Title :
BLSTM supported GEV beamformer front-end for the 3RD CHiME challenge
Author :
Jahn Heymann;Lukas Drude;Aleksej Chinaev;Reinhold Haeb-Umbach
Author_Institution :
University of Paderborn, Department of Communications Engineering, Warburger Str. 100, Paderborn, Germany
Abstract :
We present a new beamformer front-end for Automatic Speech Recognition and apply it to the 3rd-CHiME Speech Separation and Recognition Challenge. Without any further modification of the back-end, we achieve a 53% relative reduction of the word error rate over the best baseline enhancement system for the relevant test data set. Our approach leverages the power of a bi-directional Long Short-Term Memory network to robustly estimate soft masks for a subsequent beamforming step.
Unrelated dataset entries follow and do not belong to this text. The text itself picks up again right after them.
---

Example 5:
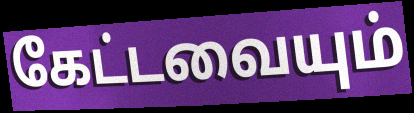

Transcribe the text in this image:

கேட்டவையும்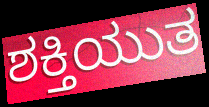
ಶಕ್ತಿಯುತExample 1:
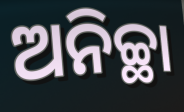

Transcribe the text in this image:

ଅନିଚ୍ଛା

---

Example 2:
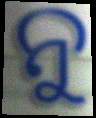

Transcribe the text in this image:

ନୁ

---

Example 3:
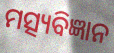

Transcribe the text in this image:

ମତ୍ସ୍ୟବିଜ୍ଞାନ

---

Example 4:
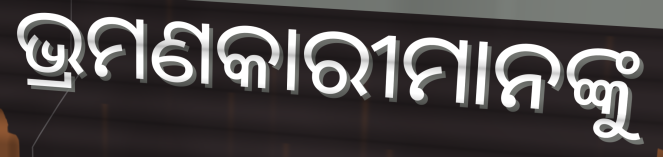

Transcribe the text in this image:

ଭ୍ରମଣକାରୀମାନଙ୍କୁ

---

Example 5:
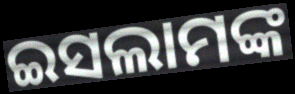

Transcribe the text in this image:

ଇସଲାମଙ୍କ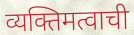
व्यक्तिमत्वाची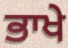
ਭਾਖੇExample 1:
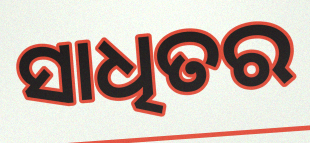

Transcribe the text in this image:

ସାଧିତର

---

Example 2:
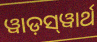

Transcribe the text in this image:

The utilized Generalized Eigenvalue beamforming operation with an optional Blind Analytic Normalization does not rely on a Direction-of-Arrival estimate and can cope with multi-path sound propagation, while at the same time only introducing very limited speech distortions. Our quite simple setup exploits the possibilities provided by simulated training data while still being able to generalize well to the fairly different real data. Finally, combining our front-end with data augmentation and another language model nearly yields a 64 % reduction of the word error rate on the real data test set.
Keywords :
"Speech","Training","Speech recognition","Array signal processing","Estimation","Artificial neural networks"
Conference_Titel :
Automatic Speech Recognition and Understanding (ASRU), 2015 IEEE Workshop on
DOI :
10.1109/ASRU.2015.7404829